- **Passage**

####

How does `std::mem::swap` work?

The function does actually make a copy internally: here is its source extracted from the documentation:

pub fn swap<T>(x: &mut T, y: &mut T) {
    unsafe {
        // Give ourselves some scratch space to work with
        let mut t: T = uninitialized();

        // Perform the swap, `&mut` pointers never alias
        ptr::copy_nonoverlapping(&*x, &mut t, 1);
        ptr::copy_nonoverlapping(&*y, x, 1);
        ptr::copy_nonoverlapping(&t, y, 1);

        // y and t now point to the same thing,
        // but we need to completely forget `t`
        // because it's no longer relevant.
        forget(t);
    }
}

The previous answer is correct in semantics, but outdated in exact details.

####

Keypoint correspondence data
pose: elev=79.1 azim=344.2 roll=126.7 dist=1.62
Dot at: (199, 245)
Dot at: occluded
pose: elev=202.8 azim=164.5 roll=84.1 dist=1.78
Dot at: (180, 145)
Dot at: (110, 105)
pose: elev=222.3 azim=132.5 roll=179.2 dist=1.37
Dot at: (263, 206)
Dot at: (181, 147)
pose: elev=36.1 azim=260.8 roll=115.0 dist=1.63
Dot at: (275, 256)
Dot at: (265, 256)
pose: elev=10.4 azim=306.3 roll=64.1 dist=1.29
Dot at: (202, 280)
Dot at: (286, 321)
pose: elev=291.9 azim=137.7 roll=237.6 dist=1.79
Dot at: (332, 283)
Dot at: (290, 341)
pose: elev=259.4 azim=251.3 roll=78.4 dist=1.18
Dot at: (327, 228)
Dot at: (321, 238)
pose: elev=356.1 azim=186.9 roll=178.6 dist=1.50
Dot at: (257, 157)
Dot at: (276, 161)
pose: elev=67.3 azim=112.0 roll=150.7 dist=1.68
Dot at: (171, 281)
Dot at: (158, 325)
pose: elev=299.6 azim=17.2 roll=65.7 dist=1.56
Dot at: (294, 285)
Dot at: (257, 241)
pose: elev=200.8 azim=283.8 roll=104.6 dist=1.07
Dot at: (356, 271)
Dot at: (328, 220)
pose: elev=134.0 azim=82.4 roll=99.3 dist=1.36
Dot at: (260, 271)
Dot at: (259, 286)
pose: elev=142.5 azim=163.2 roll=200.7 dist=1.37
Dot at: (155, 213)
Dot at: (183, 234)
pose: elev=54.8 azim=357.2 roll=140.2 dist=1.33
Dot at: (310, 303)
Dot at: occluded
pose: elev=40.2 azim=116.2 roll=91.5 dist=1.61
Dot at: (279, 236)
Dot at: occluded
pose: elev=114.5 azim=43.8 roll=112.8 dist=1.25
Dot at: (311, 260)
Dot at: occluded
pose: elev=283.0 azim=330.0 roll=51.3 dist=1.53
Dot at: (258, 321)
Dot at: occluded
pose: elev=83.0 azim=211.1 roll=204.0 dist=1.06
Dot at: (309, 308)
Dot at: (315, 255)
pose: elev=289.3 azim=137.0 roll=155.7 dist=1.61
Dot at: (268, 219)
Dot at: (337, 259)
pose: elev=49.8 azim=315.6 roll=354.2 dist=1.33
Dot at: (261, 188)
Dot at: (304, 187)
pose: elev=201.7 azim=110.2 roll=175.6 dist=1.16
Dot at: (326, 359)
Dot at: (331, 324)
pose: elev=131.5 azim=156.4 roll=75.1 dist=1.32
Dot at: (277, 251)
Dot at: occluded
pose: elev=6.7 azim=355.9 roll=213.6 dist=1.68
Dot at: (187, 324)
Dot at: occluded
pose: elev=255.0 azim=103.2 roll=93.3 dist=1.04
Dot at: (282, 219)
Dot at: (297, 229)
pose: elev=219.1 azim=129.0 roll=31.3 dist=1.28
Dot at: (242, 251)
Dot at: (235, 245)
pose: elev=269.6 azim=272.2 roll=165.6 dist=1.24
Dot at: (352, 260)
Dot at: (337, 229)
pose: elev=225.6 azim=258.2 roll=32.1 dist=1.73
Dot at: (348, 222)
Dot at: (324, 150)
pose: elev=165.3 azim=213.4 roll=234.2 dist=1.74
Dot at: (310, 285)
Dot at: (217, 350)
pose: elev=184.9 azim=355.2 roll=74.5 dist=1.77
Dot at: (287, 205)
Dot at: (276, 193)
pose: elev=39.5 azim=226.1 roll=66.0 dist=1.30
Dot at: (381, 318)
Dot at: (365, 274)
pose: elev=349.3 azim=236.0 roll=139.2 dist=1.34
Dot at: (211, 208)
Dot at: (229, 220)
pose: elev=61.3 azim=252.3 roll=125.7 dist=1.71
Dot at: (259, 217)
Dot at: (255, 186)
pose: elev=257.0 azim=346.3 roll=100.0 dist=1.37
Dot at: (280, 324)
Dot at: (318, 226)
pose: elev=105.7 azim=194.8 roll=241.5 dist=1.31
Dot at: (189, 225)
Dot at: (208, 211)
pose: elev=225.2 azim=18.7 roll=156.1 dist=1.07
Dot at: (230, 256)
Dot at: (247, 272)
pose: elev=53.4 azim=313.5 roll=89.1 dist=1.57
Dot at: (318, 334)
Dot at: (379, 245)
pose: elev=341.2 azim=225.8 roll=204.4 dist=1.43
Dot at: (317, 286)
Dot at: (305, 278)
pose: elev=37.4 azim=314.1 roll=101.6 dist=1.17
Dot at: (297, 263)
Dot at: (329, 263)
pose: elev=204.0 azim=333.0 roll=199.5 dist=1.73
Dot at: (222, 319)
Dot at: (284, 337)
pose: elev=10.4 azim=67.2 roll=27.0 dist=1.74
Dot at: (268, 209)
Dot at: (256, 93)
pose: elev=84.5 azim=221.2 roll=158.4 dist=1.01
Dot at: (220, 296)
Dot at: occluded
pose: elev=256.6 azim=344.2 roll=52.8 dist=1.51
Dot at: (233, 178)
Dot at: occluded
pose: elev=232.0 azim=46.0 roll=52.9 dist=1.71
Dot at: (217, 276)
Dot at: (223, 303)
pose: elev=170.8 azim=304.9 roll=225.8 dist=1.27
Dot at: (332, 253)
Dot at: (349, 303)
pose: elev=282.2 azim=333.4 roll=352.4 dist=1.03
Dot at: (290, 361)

####

- **Prompt A**
Copy out the `std::mem::swap` thread word for word, everything from "pub fn swap<T>(x: &mut" down to "no longer relevant.".
- **Prompt B**
Pick up the `std::mem::swap` thread after its last sentence and keep writing.
The listing isn't needed for any of this.

- **Answer box A**
pub fn swap<T>(x: &mut T, y: &mut T) {
    unsafe {
        // Give ourselves some scratch space to work with
        let mut t: T = uninitialized();

        // Perform the swap, `&mut` pointers never alias
        ptr::copy_nonoverlapping(&*x, &mut t, 1);
        ptr::copy_nonoverlapping(&*y, x, 1);
        ptr::copy_nonoverlapping(&t, y, 1);

        // y and t now point to the same thing,
        // but we need to completely forget `t`
        // because it's no longer relevant.

- **Answer box B**
Logically, swapping two values works by reading value A into a temporary location, copying B on top of A, then writing the temporary value back into B. There is a brief period where the same value exists twice in memory. This is why the implementation of these functions requires unsafe code, as only a human can guarantee that Rust's safety requirements are upheld.

As of Rust 1.43.0, mem::swap is implemented as:

pub fn swap<T>(x: &mut T, y: &mut T) {
    // SAFETY: the raw pointers have been created from safe mutable references satisfying all the
    // constraints on `ptr::swap_nonoverlapping_one`
    unsafe {
        ptr::swap_nonoverlapping_one(x, y);
    }
}

swap_nonoverlapping_one is private, but its implementation is:

pub(crate) unsafe fn swap_nonoverlapping_one<T>(x: *mut T, y: *mut T) {
    // For types smaller than the block optimization below,
    // just swap directly to avoid pessimizing codegen.
    if mem::size_of::<T>() < 32 {
        let z = read(x);
        copy_nonoverlapping(y, x, 1);
        write(y, z);
    } else {
        swap_nonoverlapping(x, y, 1);
    }
}

You can see the documentation for ptr::copy_nonoverlapping and ptr::swap_nonoverlapping. The latter is basically a highly-optimized version of copying for larger values.